Online, within the U.S.: Check or Online QuickPay; Venmo as backup.
International: Paypal only (Paypal should allow you to pay with credit cards or bank transfers).

10. What is your cancellation policy?

  • Cancellations within 24-hours of an appointment are automatically billed. However, if we are able to reschedule the appointment within three (3) days of the appointment, then we can still meet for the session. This is a courtesy reschedule since it’s a late cancellation. Therefore, the session would be billed whether or not it is able to be rescheduled. If a session is cancelled after the session time has already started, then the courtesy reschedule is forfeited.
  • Cancellations greater than 24-hours of an appointment have a reschedule policy. This means that all cancellations are attempted to be rescheduled for either a different day in the same week, or moved to a different week. If an early cancellation cannot be rescheduled within a month of the original appointment, then it is billed. Four (4) early cancellations per treatment year (that aren’t able to be rescheduled) will be waived.

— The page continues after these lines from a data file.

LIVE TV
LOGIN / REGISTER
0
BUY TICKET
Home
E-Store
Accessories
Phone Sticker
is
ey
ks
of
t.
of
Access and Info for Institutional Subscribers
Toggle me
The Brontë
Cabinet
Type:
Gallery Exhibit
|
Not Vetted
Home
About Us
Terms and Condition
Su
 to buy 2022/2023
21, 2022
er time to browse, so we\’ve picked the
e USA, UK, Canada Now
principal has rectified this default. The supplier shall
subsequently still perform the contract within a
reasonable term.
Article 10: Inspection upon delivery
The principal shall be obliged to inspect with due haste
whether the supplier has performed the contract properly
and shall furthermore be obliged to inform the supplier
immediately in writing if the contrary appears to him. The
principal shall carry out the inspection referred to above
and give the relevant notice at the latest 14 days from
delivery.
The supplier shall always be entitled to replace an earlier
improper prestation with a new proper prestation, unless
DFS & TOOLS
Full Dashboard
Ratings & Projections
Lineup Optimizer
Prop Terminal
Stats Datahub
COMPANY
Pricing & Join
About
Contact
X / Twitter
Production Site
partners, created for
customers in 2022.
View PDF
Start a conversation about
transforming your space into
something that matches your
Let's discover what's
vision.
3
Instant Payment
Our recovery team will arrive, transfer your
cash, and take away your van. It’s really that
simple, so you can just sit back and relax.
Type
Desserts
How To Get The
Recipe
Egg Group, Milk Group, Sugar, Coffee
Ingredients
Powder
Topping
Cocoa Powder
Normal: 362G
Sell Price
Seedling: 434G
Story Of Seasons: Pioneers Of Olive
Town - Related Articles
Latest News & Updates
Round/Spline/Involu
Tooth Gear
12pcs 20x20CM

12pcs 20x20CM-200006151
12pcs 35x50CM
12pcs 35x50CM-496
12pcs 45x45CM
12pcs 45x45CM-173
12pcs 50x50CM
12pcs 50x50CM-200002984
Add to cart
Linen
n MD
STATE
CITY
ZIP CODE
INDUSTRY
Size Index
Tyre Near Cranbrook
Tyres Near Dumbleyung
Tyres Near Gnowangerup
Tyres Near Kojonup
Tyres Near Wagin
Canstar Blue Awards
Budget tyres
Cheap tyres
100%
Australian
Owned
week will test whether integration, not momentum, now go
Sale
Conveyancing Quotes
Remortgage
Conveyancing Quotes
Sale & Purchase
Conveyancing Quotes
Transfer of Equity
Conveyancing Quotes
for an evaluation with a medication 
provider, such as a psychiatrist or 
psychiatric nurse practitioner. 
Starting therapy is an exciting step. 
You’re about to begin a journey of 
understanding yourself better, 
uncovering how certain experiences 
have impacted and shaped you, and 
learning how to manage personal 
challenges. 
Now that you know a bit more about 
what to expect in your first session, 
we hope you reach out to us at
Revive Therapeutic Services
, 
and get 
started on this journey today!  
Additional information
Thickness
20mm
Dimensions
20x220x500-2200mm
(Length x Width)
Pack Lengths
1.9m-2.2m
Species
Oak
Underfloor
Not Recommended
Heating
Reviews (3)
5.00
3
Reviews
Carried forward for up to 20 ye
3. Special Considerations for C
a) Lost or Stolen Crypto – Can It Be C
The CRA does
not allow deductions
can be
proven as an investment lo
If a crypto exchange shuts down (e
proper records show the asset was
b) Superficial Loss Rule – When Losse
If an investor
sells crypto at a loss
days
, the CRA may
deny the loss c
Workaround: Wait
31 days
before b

11. We are in different time zones. How is this handled? 

Generally, I do my best to keep on top of our time zone differences and consider this when working out times for scheduling. However, time zones throughout the world change the clocks (forward or backward) on different dates. Therefore, I ask that you please keep me informed of your local time changes in advance so we can discuss the schedule and make sure we’re on the same page.